| WORK ORDER |
Reproduce each of the rows below verbatim, leaving out the pictures.
>>>>>
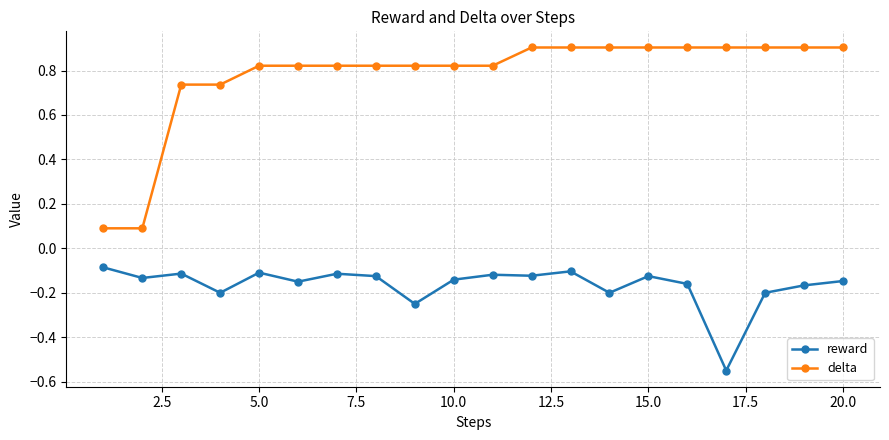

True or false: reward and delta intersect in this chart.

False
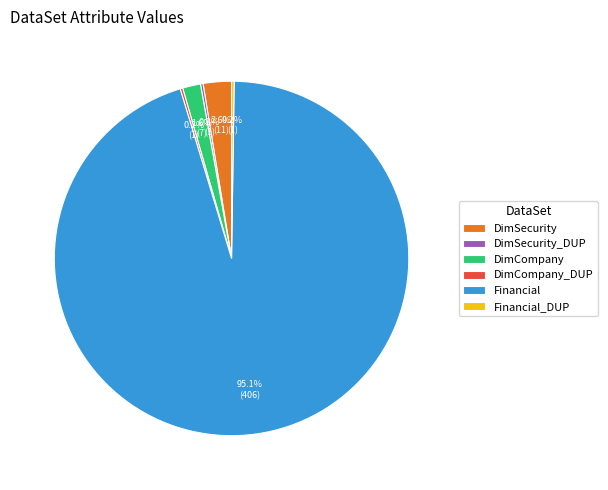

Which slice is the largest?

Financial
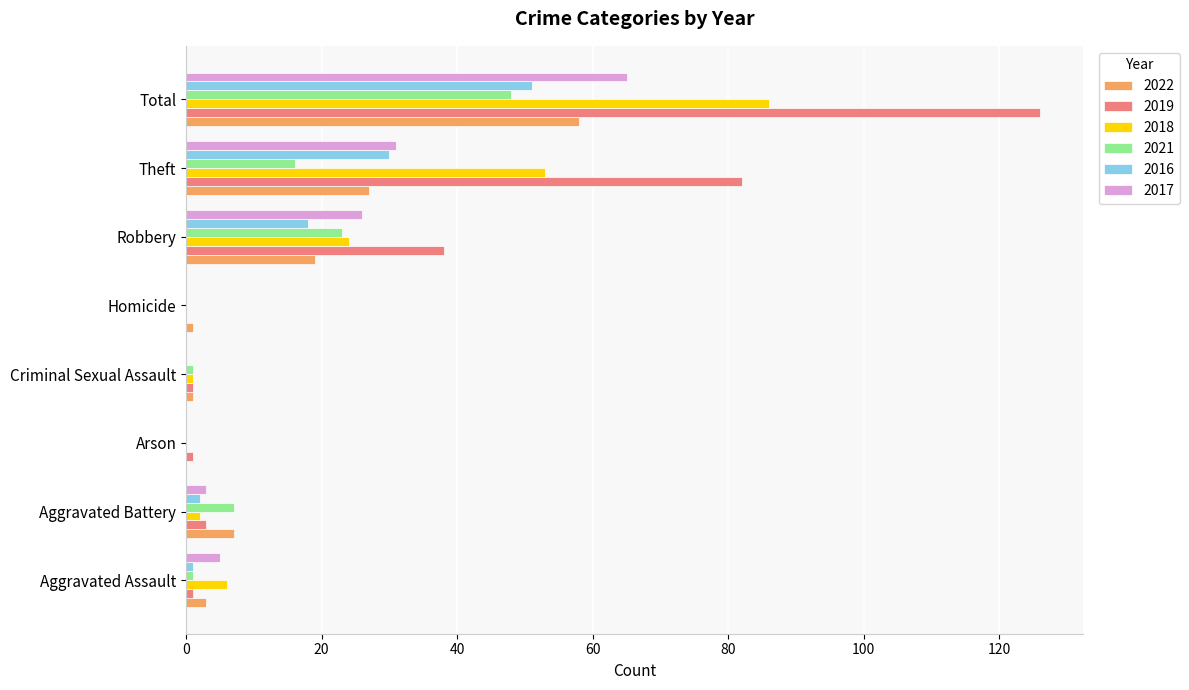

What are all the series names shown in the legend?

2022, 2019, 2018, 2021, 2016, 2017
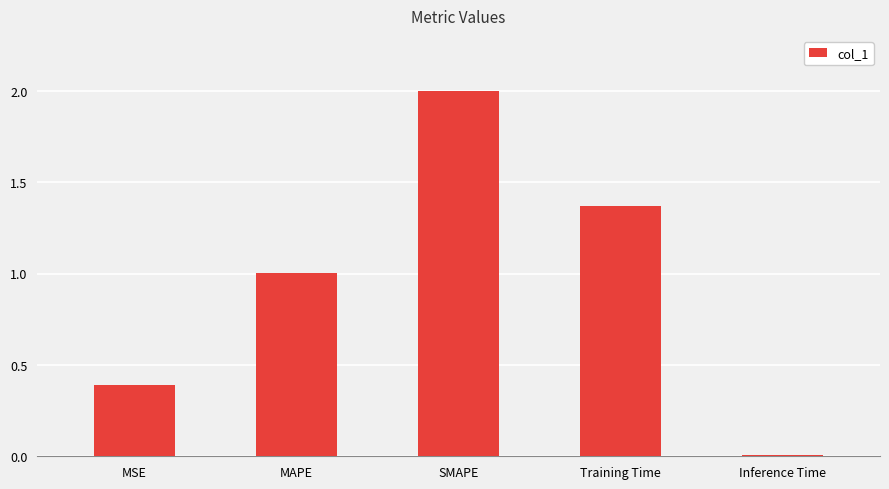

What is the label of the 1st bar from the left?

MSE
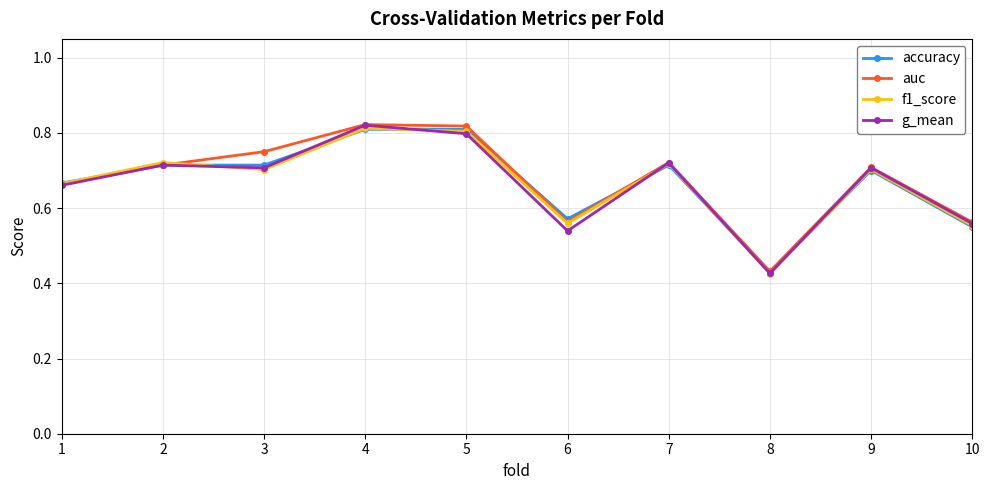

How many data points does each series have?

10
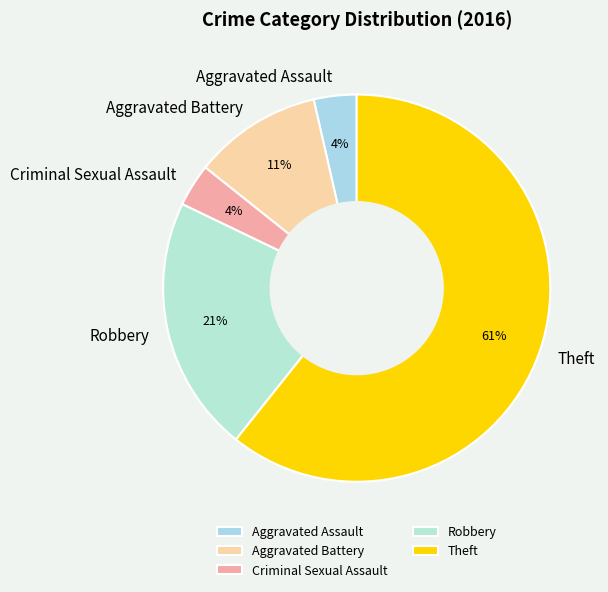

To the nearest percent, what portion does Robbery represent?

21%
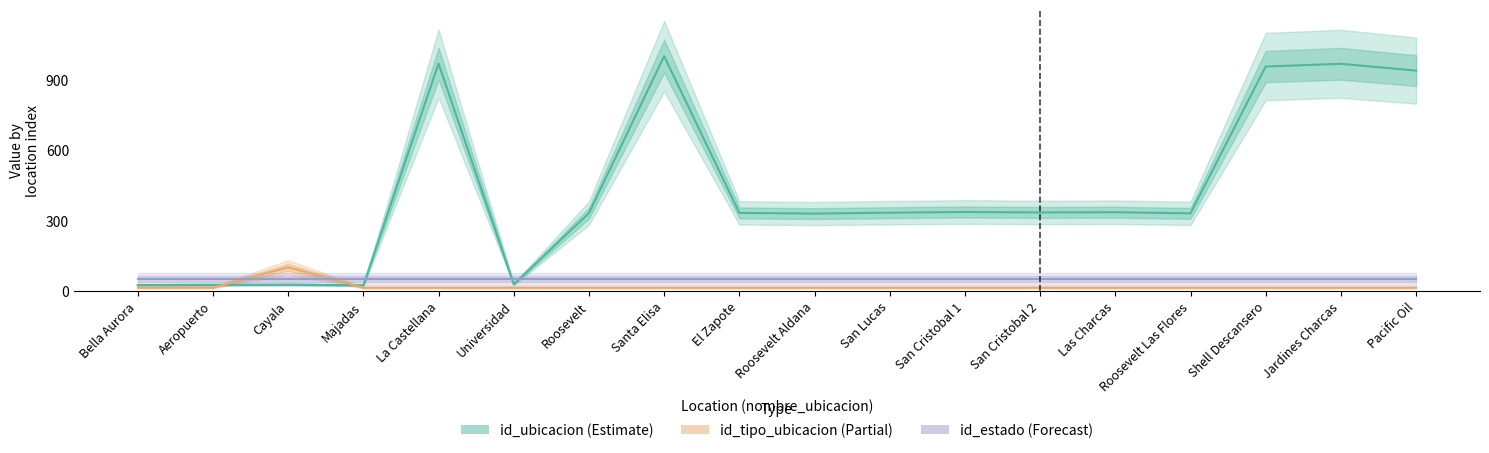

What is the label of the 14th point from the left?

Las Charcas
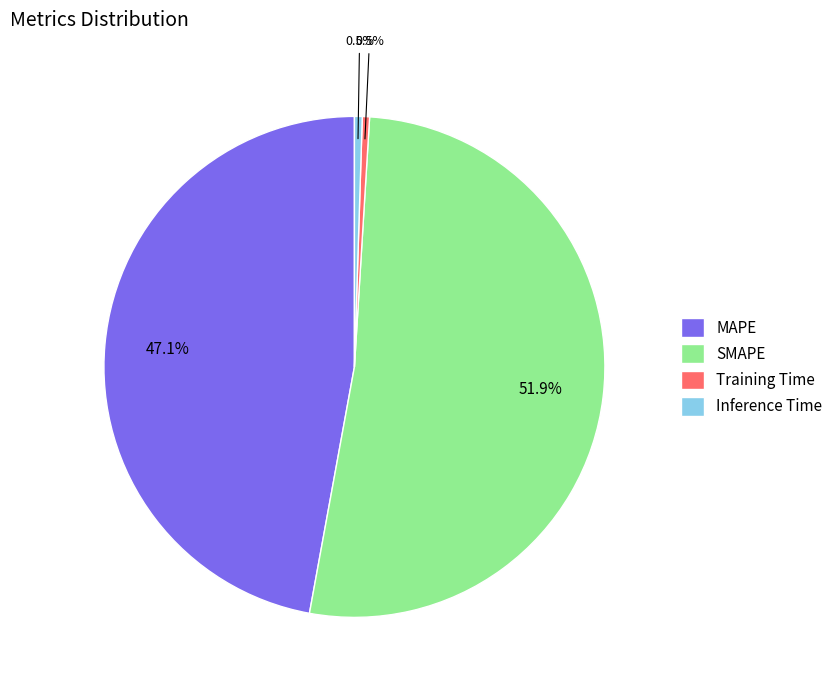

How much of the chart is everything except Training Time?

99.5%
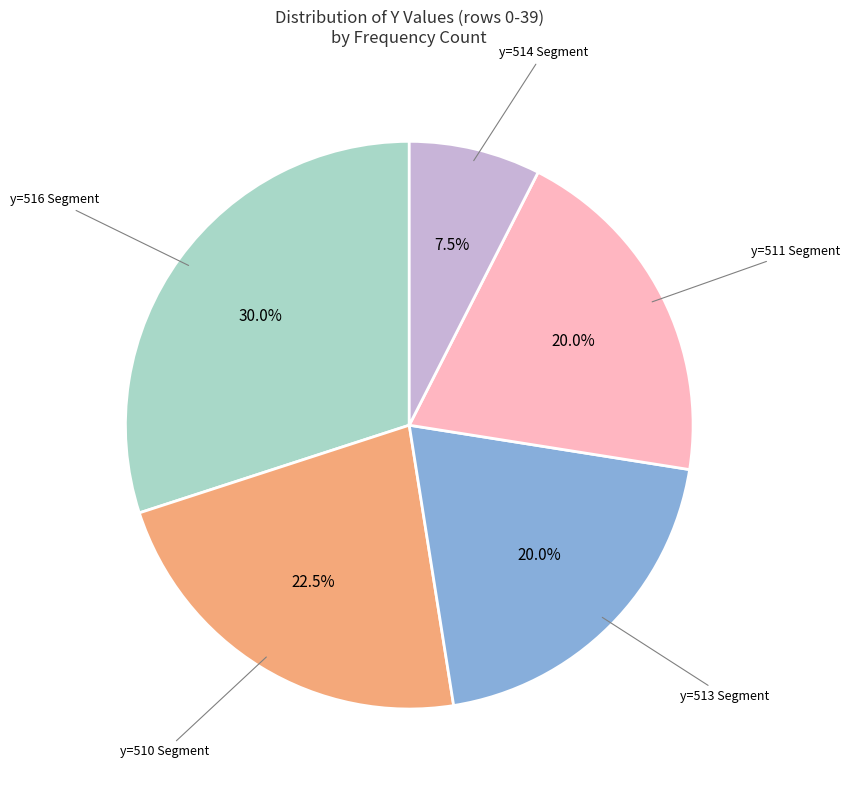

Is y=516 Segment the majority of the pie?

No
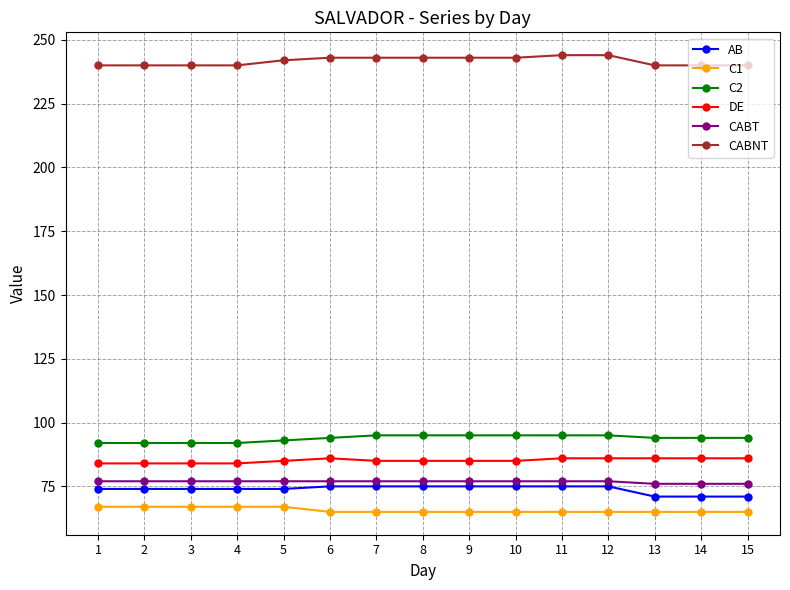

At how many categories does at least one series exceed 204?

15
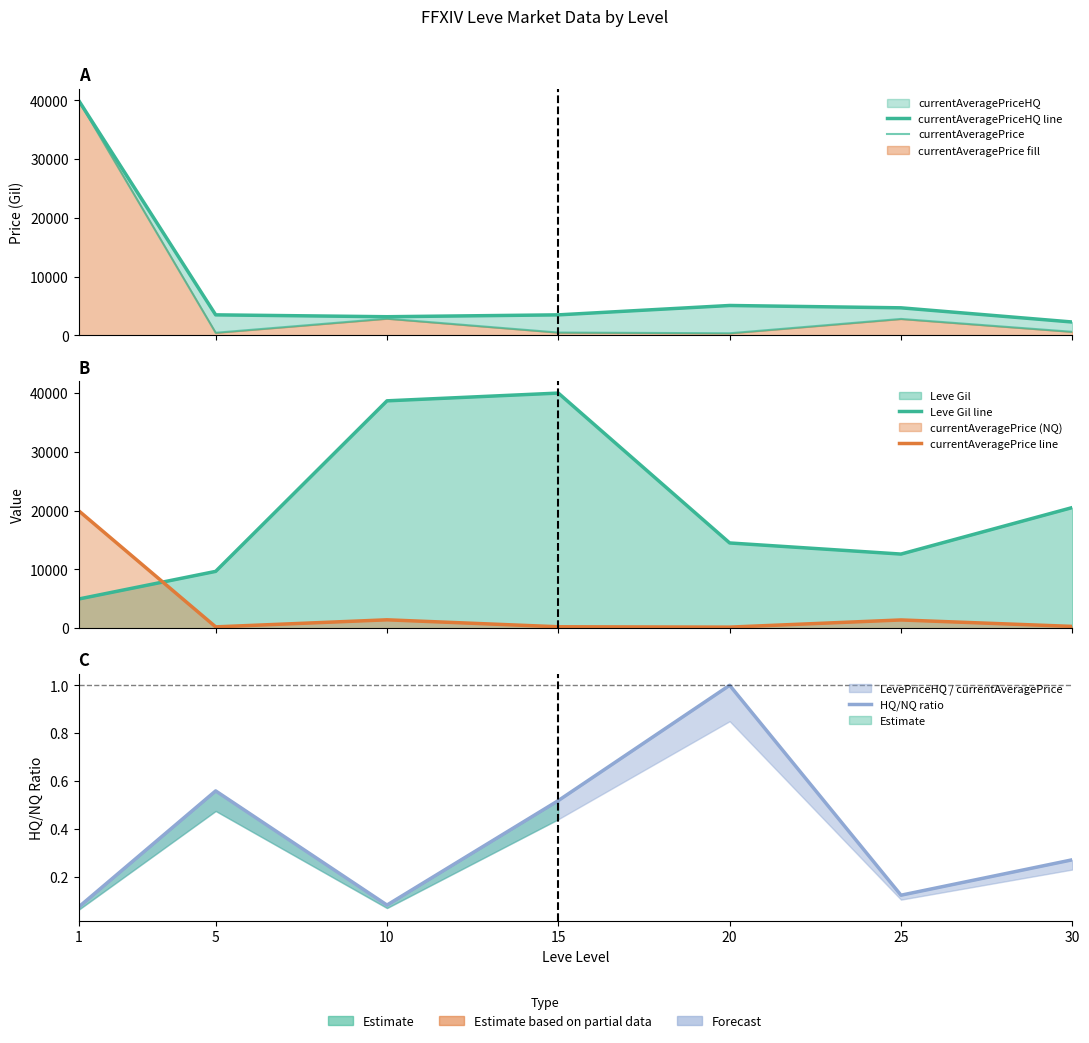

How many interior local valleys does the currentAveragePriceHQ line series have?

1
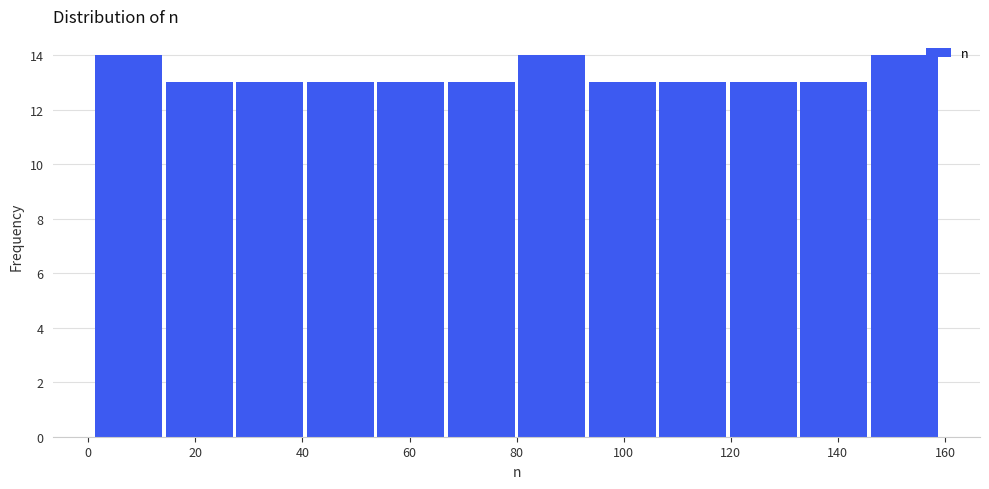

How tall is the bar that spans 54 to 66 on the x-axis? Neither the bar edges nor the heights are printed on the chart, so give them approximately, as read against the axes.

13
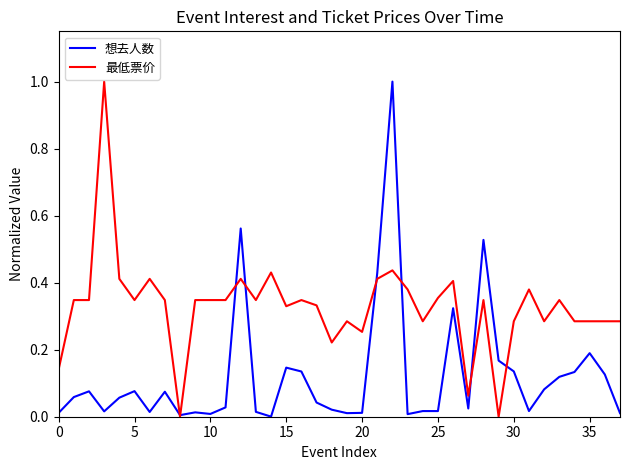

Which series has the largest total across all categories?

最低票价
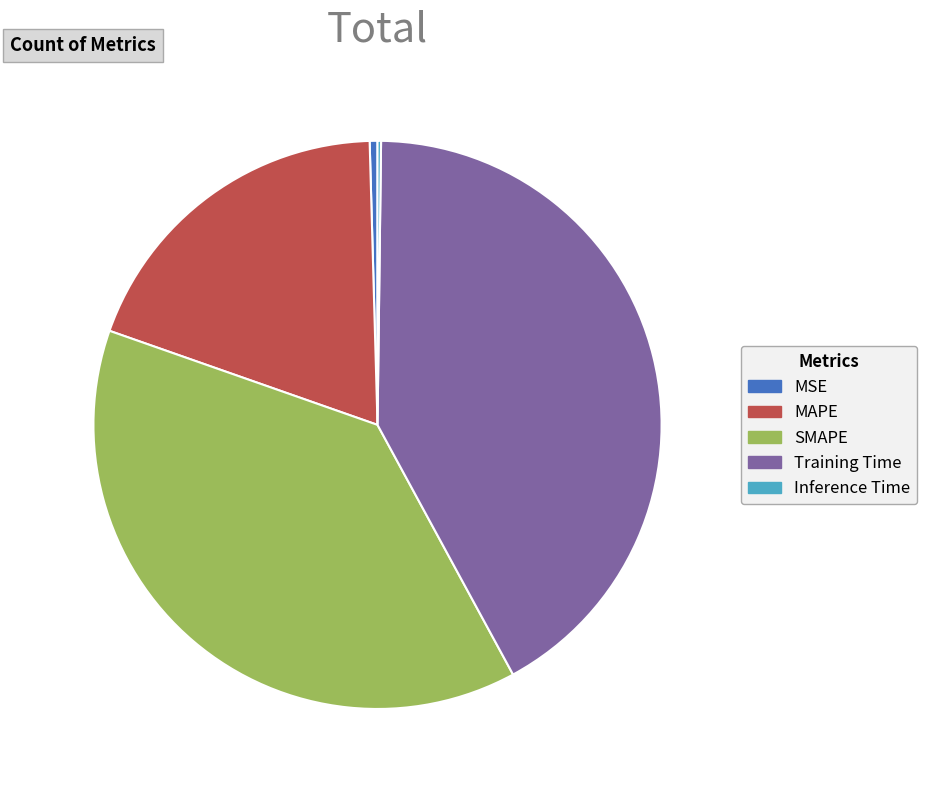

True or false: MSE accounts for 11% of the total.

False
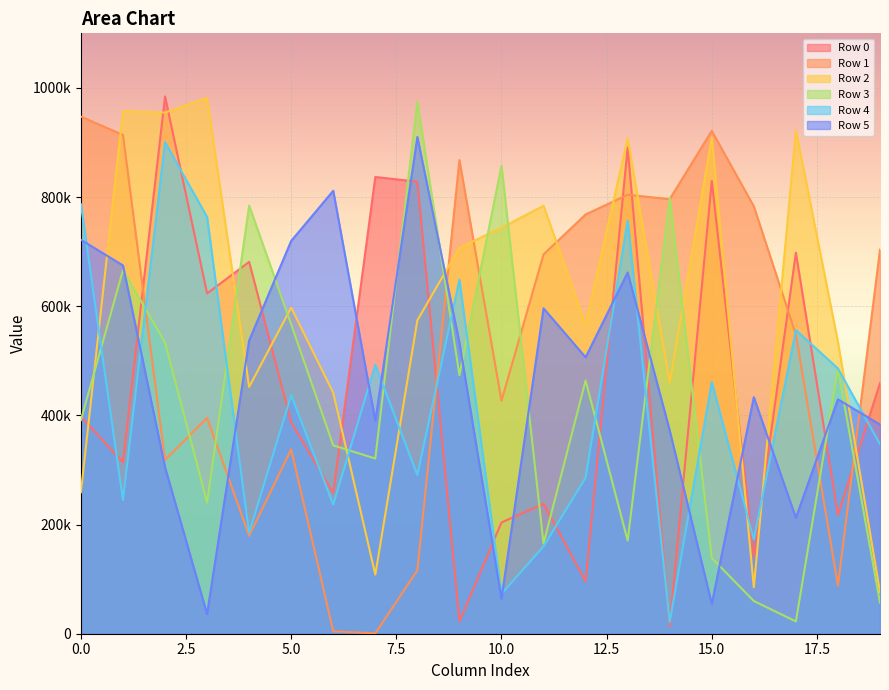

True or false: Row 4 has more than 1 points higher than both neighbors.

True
<<<<<
| WRITTEN ANSWER |
True or false: reward and delta intersect in this chart.

False

Which slice is the largest?

Financial

What are all the series names shown in the legend?

2022, 2019, 2018, 2021, 2016, 2017

What is the label of the 1st bar from the left?

MSE

How many data points does each series have?

10

To the nearest percent, what portion does Robbery represent?

21%

What is the label of the 14th point from the left?

Las Charcas

How much of the chart is everything except Training Time?

99.5%

Is y=516 Segment the majority of the pie?

No

At how many categories does at least one series exceed 204?

15

How many interior local valleys does the currentAveragePriceHQ line series have?

1

How tall is the bar that spans 54 to 66 on the x-axis? Neither the bar edges nor the heights are printed on the chart, so give them approximately, as read against the axes.

13

Which series has the largest total across all categories?

最低票价

True or false: MSE accounts for 11% of the total.

False

True or false: Row 4 has more than 1 points higher than both neighbors.

True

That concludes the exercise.